### What the task asks:
Output the data that follows exactly, line for line.

### Data extract:
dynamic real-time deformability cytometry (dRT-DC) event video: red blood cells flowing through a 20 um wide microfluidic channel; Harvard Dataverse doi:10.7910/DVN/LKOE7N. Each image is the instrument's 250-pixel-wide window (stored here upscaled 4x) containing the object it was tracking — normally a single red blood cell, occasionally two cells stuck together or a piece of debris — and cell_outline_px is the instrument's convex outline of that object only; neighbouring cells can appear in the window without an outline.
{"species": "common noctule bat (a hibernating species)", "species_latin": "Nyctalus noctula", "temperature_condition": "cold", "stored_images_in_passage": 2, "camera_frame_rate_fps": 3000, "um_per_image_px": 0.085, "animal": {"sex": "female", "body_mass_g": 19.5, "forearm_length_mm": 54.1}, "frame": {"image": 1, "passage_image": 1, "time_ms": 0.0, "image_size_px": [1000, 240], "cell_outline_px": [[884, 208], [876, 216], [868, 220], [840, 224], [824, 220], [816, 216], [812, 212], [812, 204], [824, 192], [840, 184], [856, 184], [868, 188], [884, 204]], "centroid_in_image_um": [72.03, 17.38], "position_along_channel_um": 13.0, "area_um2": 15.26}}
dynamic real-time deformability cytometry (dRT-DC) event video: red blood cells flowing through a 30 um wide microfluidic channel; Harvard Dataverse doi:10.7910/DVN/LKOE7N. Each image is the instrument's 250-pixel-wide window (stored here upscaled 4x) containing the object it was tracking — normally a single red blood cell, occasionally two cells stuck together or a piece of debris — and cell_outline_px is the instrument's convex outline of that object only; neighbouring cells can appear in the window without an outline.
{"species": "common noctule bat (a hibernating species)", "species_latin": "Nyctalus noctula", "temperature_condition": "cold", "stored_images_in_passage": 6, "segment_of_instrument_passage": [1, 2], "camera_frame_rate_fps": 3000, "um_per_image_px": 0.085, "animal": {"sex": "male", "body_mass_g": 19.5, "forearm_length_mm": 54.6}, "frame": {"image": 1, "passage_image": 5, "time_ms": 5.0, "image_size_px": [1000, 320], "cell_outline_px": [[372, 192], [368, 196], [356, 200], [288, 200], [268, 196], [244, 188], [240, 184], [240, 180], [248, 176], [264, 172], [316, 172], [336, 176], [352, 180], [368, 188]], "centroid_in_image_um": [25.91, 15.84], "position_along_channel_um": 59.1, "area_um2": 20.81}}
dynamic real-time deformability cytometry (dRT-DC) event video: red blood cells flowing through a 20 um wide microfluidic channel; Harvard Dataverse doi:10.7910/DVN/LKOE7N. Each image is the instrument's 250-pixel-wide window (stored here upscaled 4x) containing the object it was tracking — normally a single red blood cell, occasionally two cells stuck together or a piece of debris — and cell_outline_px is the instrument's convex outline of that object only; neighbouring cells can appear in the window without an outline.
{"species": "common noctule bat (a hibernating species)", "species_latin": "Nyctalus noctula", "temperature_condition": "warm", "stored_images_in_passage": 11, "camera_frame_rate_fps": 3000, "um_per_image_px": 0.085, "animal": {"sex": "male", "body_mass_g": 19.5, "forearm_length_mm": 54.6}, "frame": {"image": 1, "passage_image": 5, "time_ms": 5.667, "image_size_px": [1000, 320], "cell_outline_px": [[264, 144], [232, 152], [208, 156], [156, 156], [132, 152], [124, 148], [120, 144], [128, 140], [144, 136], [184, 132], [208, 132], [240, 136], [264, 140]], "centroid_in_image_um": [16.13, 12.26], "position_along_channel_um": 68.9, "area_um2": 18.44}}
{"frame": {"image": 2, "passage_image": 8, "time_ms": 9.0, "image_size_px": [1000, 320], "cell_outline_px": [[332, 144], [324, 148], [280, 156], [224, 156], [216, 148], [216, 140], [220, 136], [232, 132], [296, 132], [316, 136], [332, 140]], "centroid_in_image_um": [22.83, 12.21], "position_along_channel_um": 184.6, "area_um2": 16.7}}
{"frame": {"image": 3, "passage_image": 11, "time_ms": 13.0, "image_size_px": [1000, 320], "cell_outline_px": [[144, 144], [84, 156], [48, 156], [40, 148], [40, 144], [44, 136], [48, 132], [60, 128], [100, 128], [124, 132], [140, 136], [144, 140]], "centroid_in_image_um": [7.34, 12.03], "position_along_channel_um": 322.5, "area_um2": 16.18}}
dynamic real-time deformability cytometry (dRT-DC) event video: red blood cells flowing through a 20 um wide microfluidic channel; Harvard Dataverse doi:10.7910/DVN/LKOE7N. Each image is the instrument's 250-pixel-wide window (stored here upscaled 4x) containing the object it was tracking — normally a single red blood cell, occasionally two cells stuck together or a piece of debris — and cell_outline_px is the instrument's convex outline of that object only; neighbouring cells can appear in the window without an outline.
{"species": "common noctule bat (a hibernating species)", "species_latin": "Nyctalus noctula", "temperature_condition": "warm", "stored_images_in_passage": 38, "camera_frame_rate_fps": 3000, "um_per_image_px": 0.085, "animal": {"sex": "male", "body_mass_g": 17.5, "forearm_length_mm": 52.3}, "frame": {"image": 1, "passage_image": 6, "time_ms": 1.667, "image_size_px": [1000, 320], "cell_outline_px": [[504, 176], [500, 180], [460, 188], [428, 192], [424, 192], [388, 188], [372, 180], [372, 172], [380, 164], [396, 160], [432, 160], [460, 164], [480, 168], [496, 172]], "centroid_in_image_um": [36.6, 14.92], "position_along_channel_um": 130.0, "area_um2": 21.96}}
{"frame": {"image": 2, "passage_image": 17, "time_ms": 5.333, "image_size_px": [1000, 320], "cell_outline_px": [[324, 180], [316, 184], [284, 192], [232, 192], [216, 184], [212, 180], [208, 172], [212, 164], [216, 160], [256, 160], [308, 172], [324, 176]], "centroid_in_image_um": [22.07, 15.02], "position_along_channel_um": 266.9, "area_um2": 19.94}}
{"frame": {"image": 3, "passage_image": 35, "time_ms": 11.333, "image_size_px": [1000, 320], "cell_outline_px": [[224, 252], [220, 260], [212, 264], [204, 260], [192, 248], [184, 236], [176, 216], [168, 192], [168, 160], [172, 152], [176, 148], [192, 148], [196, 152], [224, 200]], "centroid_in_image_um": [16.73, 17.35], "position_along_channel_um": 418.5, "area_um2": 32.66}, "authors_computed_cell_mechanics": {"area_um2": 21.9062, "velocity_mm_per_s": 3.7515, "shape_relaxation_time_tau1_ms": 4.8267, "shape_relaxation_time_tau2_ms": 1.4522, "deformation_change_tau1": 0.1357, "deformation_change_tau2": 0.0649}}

### Problem solution:
dynamic real-time deformability cytometry (dRT-DC) event video: red blood cells flowing through a 20 um wide microfluidic channel; Harvard Dataverse doi:10.7910/DVN/LKOE7N. Each image is the instrument's 250-pixel-wide window (stored here upscaled 4x) containing the object it was tracking — normally a single red blood cell, occasionally two cells stuck together or a piece of debris — and cell_outline_px is the instrument's convex outline of that object only; neighbouring cells can appear in the window without an outline.
{"species": "common noctule bat (a hibernating species)", "species_latin": "Nyctalus noctula", "temperature_condition": "cold", "stored_images_in_passage": 2, "camera_frame_rate_fps": 3000, "um_per_image_px": 0.085, "animal": {"sex": "female", "body_mass_g": 19.5, "forearm_length_mm": 54.1}, "frame": {"image": 1, "passage_image": 1, "time_ms": 0.0, "image_size_px": [1000, 240], "cell_outline_px": [[884, 208], [876, 216], [868, 220], [840, 224], [824, 220], [816, 216], [812, 212], [812, 204], [824, 192], [840, 184], [856, 184], [868, 188], [884, 204]], "centroid_in_image_um": [72.03, 17.38], "position_along_channel_um": 13.0, "area_um2": 15.26}}
dynamic real-time deformability cytometry (dRT-DC) event video: red blood cells flowing through a 30 um wide microfluidic channel; Harvard Dataverse doi:10.7910/DVN/LKOE7N. Each image is the instrument's 250-pixel-wide window (stored here upscaled 4x) containing the object it was tracking — normally a single red blood cell, occasionally two cells stuck together or a piece of debris — and cell_outline_px is the instrument's convex outline of that object only; neighbouring cells can appear in the window without an outline.
{"species": "common noctule bat (a hibernating species)", "species_latin": "Nyctalus noctula", "temperature_condition": "cold", "stored_images_in_passage": 6, "segment_of_instrument_passage": [1, 2], "camera_frame_rate_fps": 3000, "um_per_image_px": 0.085, "animal": {"sex": "male", "body_mass_g": 19.5, "forearm_length_mm": 54.6}, "frame": {"image": 1, "passage_image": 5, "time_ms": 5.0, "image_size_px": [1000, 320], "cell_outline_px": [[372, 192], [368, 196], [356, 200], [288, 200], [268, 196], [244, 188], [240, 184], [240, 180], [248, 176], [264, 172], [316, 172], [336, 176], [352, 180], [368, 188]], "centroid_in_image_um": [25.91, 15.84], "position_along_channel_um": 59.1, "area_um2": 20.81}}
dynamic real-time deformability cytometry (dRT-DC) event video: red blood cells flowing through a 20 um wide microfluidic channel; Harvard Dataverse doi:10.7910/DVN/LKOE7N. Each image is the instrument's 250-pixel-wide window (stored here upscaled 4x) containing the object it was tracking — normally a single red blood cell, occasionally two cells stuck together or a piece of debris — and cell_outline_px is the instrument's convex outline of that object only; neighbouring cells can appear in the window without an outline.
{"species": "common noctule bat (a hibernating species)", "species_latin": "Nyctalus noctula", "temperature_condition": "warm", "stored_images_in_passage": 11, "camera_frame_rate_fps": 3000, "um_per_image_px": 0.085, "animal": {"sex": "male", "body_mass_g": 19.5, "forearm_length_mm": 54.6}, "frame": {"image": 1, "passage_image": 5, "time_ms": 5.667, "image_size_px": [1000, 320], "cell_outline_px": [[264, 144], [232, 152], [208, 156], [156, 156], [132, 152], [124, 148], [120, 144], [128, 140], [144, 136], [184, 132], [208, 132], [240, 136], [264, 140]], "centroid_in_image_um": [16.13, 12.26], "position_along_channel_um": 68.9, "area_um2": 18.44}}
{"frame": {"image": 2, "passage_image": 8, "time_ms": 9.0, "image_size_px": [1000, 320], "cell_outline_px": [[332, 144], [324, 148], [280, 156], [224, 156], [216, 148], [216, 140], [220, 136], [232, 132], [296, 132], [316, 136], [332, 140]], "centroid_in_image_um": [22.83, 12.21], "position_along_channel_um": 184.6, "area_um2": 16.7}}
{"frame": {"image": 3, "passage_image": 11, "time_ms": 13.0, "image_size_px": [1000, 320], "cell_outline_px": [[144, 144], [84, 156], [48, 156], [40, 148], [40, 144], [44, 136], [48, 132], [60, 128], [100, 128], [124, 132], [140, 136], [144, 140]], "centroid_in_image_um": [7.34, 12.03], "position_along_channel_um": 322.5, "area_um2": 16.18}}
dynamic real-time deformability cytometry (dRT-DC) event video: red blood cells flowing through a 20 um wide microfluidic channel; Harvard Dataverse doi:10.7910/DVN/LKOE7N. Each image is the instrument's 250-pixel-wide window (stored here upscaled 4x) containing the object it was tracking — normally a single red blood cell, occasionally two cells stuck together or a piece of debris — and cell_outline_px is the instrument's convex outline of that object only; neighbouring cells can appear in the window without an outline.
{"species": "common noctule bat (a hibernating species)", "species_latin": "Nyctalus noctula", "temperature_condition": "warm", "stored_images_in_passage": 38, "camera_frame_rate_fps": 3000, "um_per_image_px": 0.085, "animal": {"sex": "male", "body_mass_g": 17.5, "forearm_length_mm": 52.3}, "frame": {"image": 1, "passage_image": 6, "time_ms": 1.667, "image_size_px": [1000, 320], "cell_outline_px": [[504, 176], [500, 180], [460, 188], [428, 192], [424, 192], [388, 188], [372, 180], [372, 172], [380, 164], [396, 160], [432, 160], [460, 164], [480, 168], [496, 172]], "centroid_in_image_um": [36.6, 14.92], "position_along_channel_um": 130.0, "area_um2": 21.96}}
{"frame": {"image": 2, "passage_image": 17, "time_ms": 5.333, "image_size_px": [1000, 320], "cell_outline_px": [[324, 180], [316, 184], [284, 192], [232, 192], [216, 184], [212, 180], [208, 172], [212, 164], [216, 160], [256, 160], [308, 172], [324, 176]], "centroid_in_image_um": [22.07, 15.02], "position_along_channel_um": 266.9, "area_um2": 19.94}}
{"frame": {"image": 3, "passage_image": 35, "time_ms": 11.333, "image_size_px": [1000, 320], "cell_outline_px": [[224, 252], [220, 260], [212, 264], [204, 260], [192, 248], [184, 236], [176, 216], [168, 192], [168, 160], [172, 152], [176, 148], [192, 148], [196, 152], [224, 200]], "centroid_in_image_um": [16.73, 17.35], "position_along_channel_um": 418.5, "area_um2": 32.66}, "authors_computed_cell_mechanics": {"area_um2": 21.9062, "velocity_mm_per_s": 3.7515, "shape_relaxation_time_tau1_ms": 4.8267, "shape_relaxation_time_tau2_ms": 1.4522, "deformation_change_tau1": 0.1357, "deformation_change_tau2": 0.0649}}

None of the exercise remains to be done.